## Your task:
Return the entries below word for word. No picture belongs in the copy.

## Entries shown:
Content starts
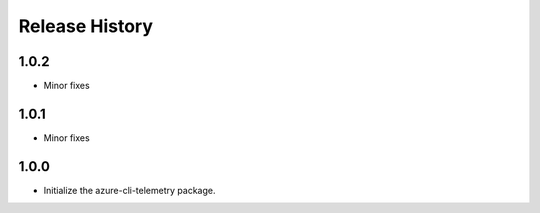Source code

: .. :changelog:

Release History
===============
1.0.2
+++++
* Minor fixes

1.0.1
+++++
* Minor fixes

1.0.0
+++++
* Initialize the azure-cli-telemetry package.
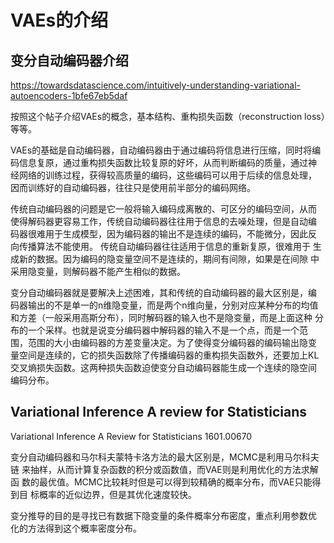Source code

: * VAEs的介绍

**  变分自动编码器介绍


https://towardsdatascience.com/intuitively-understanding-variational-autoencoders-1bfe67eb5daf


按照这个帖子介绍VAEs的概念，基本结构、重构损失函数（reconstruction
loss）等等。

VAEs的基础是自动编码器，自动编码器由于通过编码将信息进行压缩，同时将编
码信息复原，通过重构损失函数比较复原的好坏，从而判断编码的质量，通过神
经网络的训练过程，获得较高质量的编码，这些编码可以用于后续的信息处理，
因而训练好的自动编码器，往往只是使用前半部分的编码网络。

传统自动编码器的问题是它一般将输入编码成离散的、可区分的编码空间，从而
使得解码器更容易工作，传统自动编码器往往用于信息的去噪处理，但是自动编
码器很难用于生成模型，因为编码器的输出不是连续的编码，不能微分，因此反
向传播算法不能使用。 传统自动编码器往往适用于信息的重新复原，很难用于
生成新的数据。因为编码的隐变量空间不是连续的，期间有间隙，如果是在间隙
中采用隐变量，则解码器不能产生相似的数据。

变分自动编码器就是要解决上述困难，其和传统的自动编码器的最大区别是，编
码器输出的不是单一的n维隐变量，而是两个n维向量，分别对应某种分布的均值
和方差（一般采用高斯分布），同时解码器的输入也不是隐变量，而是上面这种
分布的一个采样。也就是说变分编码器中解码器的输入不是一个点，而是一个范
围，范围的大小由编码器的方差变量决定。为了使得变分编码器的编码输出隐变
量空间是连续的，它的损失函数除了传播编码器的重构损失函数外，还要加上KL
交叉熵损失函数。这两种损失函数迫使变分自动编码器能生成一个连续的隐空间
编码分布。





** Variational Inference A review for Statisticians

Variational Inference A Review for Statisticians 1601.00670

变分自动编码器和马尔科夫蒙特卡洛方法的最大区别是，MCMC是利用马尔科夫链
来抽样，从而计算复杂函数的积分或函数值，而VAE则是利用优化的方法求解函
数的最优值。MCMC比较耗时但是可以得到较精确的概率分布，而VAE只能得到目
标概率的近似边界，但是其优化速度较快。

变分推导的目的是寻找已有数据下隐变量的条件概率分布密度，重点利用参数优
化的方法得到这个概率密度分布。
Content ends
## Worked solution:
Source code

: .. :changelog:

Release History
===============
1.0.2
+++++
* Minor fixes

1.0.1
+++++
* Minor fixes

1.0.0
+++++
* Initialize the azure-cli-telemetry package.
Source code

: * VAEs的介绍

**  变分自动编码器介绍


https://towardsdatascience.com/intuitively-understanding-variational-autoencoders-1bfe67eb5daf


按照这个帖子介绍VAEs的概念，基本结构、重构损失函数（reconstruction
loss）等等。

VAEs的基础是自动编码器，自动编码器由于通过编码将信息进行压缩，同时将编
码信息复原，通过重构损失函数比较复原的好坏，从而判断编码的质量，通过神
经网络的训练过程，获得较高质量的编码，这些编码可以用于后续的信息处理，
因而训练好的自动编码器，往往只是使用前半部分的编码网络。

传统自动编码器的问题是它一般将输入编码成离散的、可区分的编码空间，从而
使得解码器更容易工作，传统自动编码器往往用于信息的去噪处理，但是自动编
码器很难用于生成模型，因为编码器的输出不是连续的编码，不能微分，因此反
向传播算法不能使用。 传统自动编码器往往适用于信息的重新复原，很难用于
生成新的数据。因为编码的隐变量空间不是连续的，期间有间隙，如果是在间隙
中采用隐变量，则解码器不能产生相似的数据。

变分自动编码器就是要解决上述困难，其和传统的自动编码器的最大区别是，编
码器输出的不是单一的n维隐变量，而是两个n维向量，分别对应某种分布的均值
和方差（一般采用高斯分布），同时解码器的输入也不是隐变量，而是上面这种
分布的一个采样。也就是说变分编码器中解码器的输入不是一个点，而是一个范
围，范围的大小由编码器的方差变量决定。为了使得变分编码器的编码输出隐变
量空间是连续的，它的损失函数除了传播编码器的重构损失函数外，还要加上KL
交叉熵损失函数。这两种损失函数迫使变分自动编码器能生成一个连续的隐空间
编码分布。





** Variational Inference A review for Statisticians

Variational Inference A Review for Statisticians 1601.00670

变分自动编码器和马尔科夫蒙特卡洛方法的最大区别是，MCMC是利用马尔科夫链
来抽样，从而计算复杂函数的积分或函数值，而VAE则是利用优化的方法求解函
数的最优值。MCMC比较耗时但是可以得到较精确的概率分布，而VAE只能得到目
标概率的近似边界，但是其优化速度较快。

变分推导的目的是寻找已有数据下隐变量的条件概率分布密度，重点利用参数优
化的方法得到这个概率密度分布。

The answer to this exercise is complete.